Efficient data analysis with data.table in R

Dates

3rd September 2025

To foster international participation, this course will be held online

 

Course overview

data.table is one of the most powerful and efficient R packages for fast data manipulation. Built on highly optimized C code, it enables rapid and memory-efficient operations such as grouping, summarizing, reshaping, and updating data tables. It also offers fast alternatives to R’s base functions for reading and writing large datasets. This hands-on tutorial will introduce participants to the fundamentals of data.table through live coding demonstrations and practical exercises. Participants will learn how to use data.table within a typical data analysis workflow — from data import and exploration to transformation and export. This course also serves as a stepping stone to more advanced data.table functionalities, including the use of special symbols and combined operations.

 

Requirements

  • Basic familiarity with R and the RStudio environment

  • Understanding of basic R data structures (e.g., vectors, data frames)

  • No prior experience with data.table is required

Learning outcomes

By the end of this course, participants will be able to:

  • Read data efficiently using fread() and write results with fwrite()

  • Understand and apply the core syntax of data.table

  • Perform fast and efficient row subsetting and column operations

  • Use data.table for data exploration, transformation, and summarization

  • Begin exploring more advanced functionalities such as special symbols and combined operations

Session content

Day 1: 03.09 - 10 AM-1 PM Berlin time

 

  • Introduction
    Overview of data.table and its advantages for data manipulation.

  • Reading data
    Efficiently importing datasets using fread().

  • The data.table syntax
    Understanding the core syntax and structure of data.table operations.

  • Subsetting rows
    Techniques for fast and flexible row filtering.

  • Operating with columns
    Creating, updating, and summarizing columns efficiently.

  • Putting it all together
    Building complete workflows for data exploration and transformation.

  • Special symbols
    Introduction to advanced features, such as .N.SD, and .I, to enhance functionality.

 

Instructors

Elio Campitelli:  Elio Campitelli has a Ph.D. from Universidad de Buenos Aires in atmospheric sciences, where they studied the large-scale circulation of the Southern Hemisphere and now studies tropical influences on Antarctic sea ice at Monash University. They also taught Introduction to Programming, and Visualization of Information at Universidad Nacional Guillermo Brown and is a The Carpentries certified instructor. They are an active member of the R community, and maintains several open-source R packages (e.g., ggnewscale; metR).

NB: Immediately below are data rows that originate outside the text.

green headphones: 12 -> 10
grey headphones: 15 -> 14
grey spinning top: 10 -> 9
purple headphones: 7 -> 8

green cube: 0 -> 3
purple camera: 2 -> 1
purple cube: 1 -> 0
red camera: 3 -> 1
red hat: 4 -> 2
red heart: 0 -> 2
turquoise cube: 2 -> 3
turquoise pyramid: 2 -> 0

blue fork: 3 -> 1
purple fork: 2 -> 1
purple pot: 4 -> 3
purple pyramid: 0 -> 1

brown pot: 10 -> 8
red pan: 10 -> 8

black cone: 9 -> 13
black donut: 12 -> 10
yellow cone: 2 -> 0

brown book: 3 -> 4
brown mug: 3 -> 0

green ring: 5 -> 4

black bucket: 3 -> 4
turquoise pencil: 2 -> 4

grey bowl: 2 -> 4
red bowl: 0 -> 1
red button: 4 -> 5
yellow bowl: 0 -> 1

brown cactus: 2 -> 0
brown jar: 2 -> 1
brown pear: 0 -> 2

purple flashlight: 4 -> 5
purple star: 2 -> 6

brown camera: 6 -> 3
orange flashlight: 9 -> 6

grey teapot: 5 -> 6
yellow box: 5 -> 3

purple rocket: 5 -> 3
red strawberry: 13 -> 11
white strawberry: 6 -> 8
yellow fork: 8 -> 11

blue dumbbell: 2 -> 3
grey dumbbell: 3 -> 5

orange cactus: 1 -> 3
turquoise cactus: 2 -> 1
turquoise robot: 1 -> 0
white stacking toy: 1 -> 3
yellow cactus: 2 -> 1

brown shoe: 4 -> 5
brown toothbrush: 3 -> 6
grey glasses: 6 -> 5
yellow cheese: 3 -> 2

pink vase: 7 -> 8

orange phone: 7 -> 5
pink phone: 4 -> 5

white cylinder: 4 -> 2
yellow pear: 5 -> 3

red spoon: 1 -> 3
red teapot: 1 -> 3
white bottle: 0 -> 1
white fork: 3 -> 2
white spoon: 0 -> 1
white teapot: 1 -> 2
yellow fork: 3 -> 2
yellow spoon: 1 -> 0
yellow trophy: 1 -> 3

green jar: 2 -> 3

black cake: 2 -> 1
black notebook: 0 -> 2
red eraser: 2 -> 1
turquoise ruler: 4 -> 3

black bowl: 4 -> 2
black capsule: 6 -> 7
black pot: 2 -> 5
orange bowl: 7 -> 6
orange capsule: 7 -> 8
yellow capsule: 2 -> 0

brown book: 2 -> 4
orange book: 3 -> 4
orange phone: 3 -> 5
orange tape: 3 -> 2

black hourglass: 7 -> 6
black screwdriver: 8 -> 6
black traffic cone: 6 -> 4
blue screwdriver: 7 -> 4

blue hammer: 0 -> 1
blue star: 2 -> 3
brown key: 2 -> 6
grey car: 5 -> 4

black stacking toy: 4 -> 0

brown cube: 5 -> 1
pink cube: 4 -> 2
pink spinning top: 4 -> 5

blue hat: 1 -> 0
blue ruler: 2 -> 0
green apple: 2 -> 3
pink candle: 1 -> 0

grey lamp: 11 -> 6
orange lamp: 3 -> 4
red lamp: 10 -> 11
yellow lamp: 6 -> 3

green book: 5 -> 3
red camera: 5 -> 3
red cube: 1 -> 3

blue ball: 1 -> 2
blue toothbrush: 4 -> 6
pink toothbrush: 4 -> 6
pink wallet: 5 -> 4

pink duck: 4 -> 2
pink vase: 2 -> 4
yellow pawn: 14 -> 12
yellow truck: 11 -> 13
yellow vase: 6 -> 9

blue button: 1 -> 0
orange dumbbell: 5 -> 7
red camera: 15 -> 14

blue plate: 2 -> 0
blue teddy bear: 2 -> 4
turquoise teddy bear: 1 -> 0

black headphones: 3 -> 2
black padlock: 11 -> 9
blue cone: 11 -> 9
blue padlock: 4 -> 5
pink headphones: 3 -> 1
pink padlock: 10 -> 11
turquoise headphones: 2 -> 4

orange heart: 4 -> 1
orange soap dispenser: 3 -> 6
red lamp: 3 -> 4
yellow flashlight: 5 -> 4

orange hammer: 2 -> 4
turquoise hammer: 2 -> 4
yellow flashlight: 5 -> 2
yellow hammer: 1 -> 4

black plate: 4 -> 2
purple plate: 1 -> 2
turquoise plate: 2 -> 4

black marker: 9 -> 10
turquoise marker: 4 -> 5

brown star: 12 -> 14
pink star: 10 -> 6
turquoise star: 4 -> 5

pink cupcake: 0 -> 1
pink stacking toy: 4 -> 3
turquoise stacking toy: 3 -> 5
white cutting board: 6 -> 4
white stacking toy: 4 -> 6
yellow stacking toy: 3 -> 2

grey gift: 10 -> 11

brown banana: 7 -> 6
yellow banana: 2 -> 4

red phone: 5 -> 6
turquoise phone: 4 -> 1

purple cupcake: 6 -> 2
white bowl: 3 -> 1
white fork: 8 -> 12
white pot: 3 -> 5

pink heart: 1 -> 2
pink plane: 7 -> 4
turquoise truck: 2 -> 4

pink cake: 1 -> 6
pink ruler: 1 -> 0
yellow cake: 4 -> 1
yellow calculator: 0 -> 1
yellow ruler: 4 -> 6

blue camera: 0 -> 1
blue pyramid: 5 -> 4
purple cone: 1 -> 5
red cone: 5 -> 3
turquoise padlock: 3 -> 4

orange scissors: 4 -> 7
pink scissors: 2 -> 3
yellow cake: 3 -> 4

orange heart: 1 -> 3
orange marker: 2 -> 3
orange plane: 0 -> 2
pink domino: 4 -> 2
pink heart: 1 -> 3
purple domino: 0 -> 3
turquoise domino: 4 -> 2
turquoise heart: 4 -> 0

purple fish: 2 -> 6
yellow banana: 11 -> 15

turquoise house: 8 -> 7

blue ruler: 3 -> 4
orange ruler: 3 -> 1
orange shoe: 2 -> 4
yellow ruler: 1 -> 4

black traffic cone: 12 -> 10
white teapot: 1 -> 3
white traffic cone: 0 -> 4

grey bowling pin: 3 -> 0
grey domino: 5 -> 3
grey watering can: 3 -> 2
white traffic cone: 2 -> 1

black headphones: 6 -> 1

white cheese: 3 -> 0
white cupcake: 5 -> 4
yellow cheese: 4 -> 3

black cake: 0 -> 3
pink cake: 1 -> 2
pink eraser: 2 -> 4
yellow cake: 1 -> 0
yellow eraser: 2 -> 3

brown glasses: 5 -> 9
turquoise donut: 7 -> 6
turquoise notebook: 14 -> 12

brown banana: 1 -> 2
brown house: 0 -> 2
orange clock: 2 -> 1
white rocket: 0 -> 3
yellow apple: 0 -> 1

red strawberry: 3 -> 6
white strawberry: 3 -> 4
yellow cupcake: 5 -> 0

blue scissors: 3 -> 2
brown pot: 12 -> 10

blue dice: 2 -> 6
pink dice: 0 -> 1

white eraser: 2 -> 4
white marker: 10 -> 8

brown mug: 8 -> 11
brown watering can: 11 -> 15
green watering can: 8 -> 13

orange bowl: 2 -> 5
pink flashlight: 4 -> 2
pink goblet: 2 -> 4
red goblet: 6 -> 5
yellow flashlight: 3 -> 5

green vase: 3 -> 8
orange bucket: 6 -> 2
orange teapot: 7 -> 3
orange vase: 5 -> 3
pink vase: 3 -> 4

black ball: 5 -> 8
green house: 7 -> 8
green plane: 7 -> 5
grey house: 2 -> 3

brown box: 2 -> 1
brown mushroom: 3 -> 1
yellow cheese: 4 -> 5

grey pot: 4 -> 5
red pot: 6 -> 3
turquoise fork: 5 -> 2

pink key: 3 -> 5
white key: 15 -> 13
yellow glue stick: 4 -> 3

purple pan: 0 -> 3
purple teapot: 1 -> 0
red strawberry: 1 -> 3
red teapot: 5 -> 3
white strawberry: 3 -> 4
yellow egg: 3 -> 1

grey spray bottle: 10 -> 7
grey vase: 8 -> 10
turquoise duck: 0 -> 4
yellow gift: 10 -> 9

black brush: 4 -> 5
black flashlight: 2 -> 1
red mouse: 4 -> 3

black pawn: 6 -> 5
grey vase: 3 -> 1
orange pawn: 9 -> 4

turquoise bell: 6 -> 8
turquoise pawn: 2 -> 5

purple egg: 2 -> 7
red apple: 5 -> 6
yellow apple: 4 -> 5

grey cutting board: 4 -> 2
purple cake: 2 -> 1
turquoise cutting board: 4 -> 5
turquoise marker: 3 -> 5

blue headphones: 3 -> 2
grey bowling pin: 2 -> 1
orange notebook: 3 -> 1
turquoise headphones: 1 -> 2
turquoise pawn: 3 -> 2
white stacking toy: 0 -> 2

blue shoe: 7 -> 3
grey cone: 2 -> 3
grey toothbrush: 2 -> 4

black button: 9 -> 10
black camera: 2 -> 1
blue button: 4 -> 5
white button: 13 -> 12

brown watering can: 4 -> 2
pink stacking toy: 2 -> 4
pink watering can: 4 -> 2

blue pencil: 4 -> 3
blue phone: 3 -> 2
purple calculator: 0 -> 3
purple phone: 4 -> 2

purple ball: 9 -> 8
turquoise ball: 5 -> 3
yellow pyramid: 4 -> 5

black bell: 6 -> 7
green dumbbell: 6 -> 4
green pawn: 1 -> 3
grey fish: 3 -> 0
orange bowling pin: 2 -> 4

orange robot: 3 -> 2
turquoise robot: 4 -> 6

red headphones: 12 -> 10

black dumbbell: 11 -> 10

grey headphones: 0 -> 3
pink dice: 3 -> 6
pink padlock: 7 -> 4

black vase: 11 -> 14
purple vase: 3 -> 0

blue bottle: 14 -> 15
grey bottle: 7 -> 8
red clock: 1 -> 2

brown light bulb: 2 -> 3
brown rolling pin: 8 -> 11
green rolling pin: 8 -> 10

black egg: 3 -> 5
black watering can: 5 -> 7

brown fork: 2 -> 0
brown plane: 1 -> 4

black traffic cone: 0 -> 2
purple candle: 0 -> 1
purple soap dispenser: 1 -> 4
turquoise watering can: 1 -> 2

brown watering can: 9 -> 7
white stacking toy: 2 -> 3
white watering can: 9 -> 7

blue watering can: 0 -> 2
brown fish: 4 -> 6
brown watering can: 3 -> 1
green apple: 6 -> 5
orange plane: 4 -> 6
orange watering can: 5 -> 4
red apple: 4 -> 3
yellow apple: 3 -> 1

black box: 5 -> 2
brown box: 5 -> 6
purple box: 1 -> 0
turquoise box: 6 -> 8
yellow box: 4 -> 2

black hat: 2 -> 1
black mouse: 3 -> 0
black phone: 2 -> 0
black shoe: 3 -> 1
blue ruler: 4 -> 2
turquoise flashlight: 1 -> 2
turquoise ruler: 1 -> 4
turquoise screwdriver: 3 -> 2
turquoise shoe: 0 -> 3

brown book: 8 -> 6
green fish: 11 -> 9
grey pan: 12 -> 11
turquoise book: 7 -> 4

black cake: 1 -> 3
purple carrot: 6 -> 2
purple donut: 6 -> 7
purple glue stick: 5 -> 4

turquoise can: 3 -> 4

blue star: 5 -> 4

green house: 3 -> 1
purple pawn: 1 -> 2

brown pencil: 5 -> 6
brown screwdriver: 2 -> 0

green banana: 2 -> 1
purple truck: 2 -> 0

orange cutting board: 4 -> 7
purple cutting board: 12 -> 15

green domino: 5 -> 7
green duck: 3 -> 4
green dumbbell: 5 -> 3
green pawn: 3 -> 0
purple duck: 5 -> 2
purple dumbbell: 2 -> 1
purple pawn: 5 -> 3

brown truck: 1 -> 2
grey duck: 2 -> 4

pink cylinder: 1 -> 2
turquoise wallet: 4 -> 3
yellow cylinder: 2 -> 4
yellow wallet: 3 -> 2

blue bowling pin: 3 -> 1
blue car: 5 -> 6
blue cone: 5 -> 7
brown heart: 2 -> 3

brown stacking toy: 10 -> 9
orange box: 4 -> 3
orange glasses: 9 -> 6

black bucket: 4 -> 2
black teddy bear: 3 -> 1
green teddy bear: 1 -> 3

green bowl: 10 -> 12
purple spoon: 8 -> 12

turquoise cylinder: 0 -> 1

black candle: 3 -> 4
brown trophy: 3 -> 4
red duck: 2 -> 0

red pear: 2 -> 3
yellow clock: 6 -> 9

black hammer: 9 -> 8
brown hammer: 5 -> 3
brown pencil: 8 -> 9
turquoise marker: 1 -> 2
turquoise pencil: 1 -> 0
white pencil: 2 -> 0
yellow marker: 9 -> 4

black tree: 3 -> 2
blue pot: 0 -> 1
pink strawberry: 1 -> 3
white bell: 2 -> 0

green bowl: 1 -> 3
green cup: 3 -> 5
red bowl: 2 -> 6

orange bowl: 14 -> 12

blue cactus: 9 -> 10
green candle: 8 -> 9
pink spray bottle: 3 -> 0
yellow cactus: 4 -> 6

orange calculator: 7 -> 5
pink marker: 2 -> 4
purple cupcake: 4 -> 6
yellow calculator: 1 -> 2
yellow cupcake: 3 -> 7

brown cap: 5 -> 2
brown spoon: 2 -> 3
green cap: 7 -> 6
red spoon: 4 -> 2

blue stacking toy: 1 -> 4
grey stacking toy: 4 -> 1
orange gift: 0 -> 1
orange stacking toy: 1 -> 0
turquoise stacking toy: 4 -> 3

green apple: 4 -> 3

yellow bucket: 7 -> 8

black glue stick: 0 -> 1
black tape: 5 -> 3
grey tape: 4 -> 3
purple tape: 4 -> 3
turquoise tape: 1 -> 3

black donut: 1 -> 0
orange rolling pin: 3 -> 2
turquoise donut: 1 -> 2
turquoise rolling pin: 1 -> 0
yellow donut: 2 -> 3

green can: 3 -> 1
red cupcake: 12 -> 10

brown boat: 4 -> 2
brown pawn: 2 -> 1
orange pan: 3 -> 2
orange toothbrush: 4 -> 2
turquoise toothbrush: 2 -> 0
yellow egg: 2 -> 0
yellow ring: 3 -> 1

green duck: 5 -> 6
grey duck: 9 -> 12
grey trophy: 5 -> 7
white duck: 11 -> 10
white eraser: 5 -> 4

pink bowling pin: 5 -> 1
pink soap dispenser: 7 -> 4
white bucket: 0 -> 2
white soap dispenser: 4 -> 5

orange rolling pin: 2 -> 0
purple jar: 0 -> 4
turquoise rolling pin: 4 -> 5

More information about Elio: https://eliocamp.github.io

 

Paola Corrales: Paola has a PhD in Atmospheric Science from Universidad de Buenos Aires. During her PhD she applied data assimilation techniques to improve the representation of mesoscale convective systems and associated precipitation. She has experience working with Numerical Weather Prediction models using HPC systems and programming languages such as R, bash, and Fortran. She is an active R user and developer and contributes to many communities of practice, such as R-Ladies and rOpenSci. Since 2021, Paola holds a professor position at Universidad Nacional Guillermo Brown where she teaches Visualization of Information, and Data Management. In 2023 Paola became a member of The Carpentries Board of Directors.

More information about Paola: https://paocorrales.github.io

 


COst overview

 

Package 1

 

 

 

150 €

 

 

 

 

 

 

 

 

 


Cancellation Policy:

 

> 30  days before the start date = 30% cancellation fee

< 30 days before the start date= No Refund.

 

Physalia-courses cannot be held responsible for any travel fees, accommodation or other expenses incurred to you as a result of the cancellation.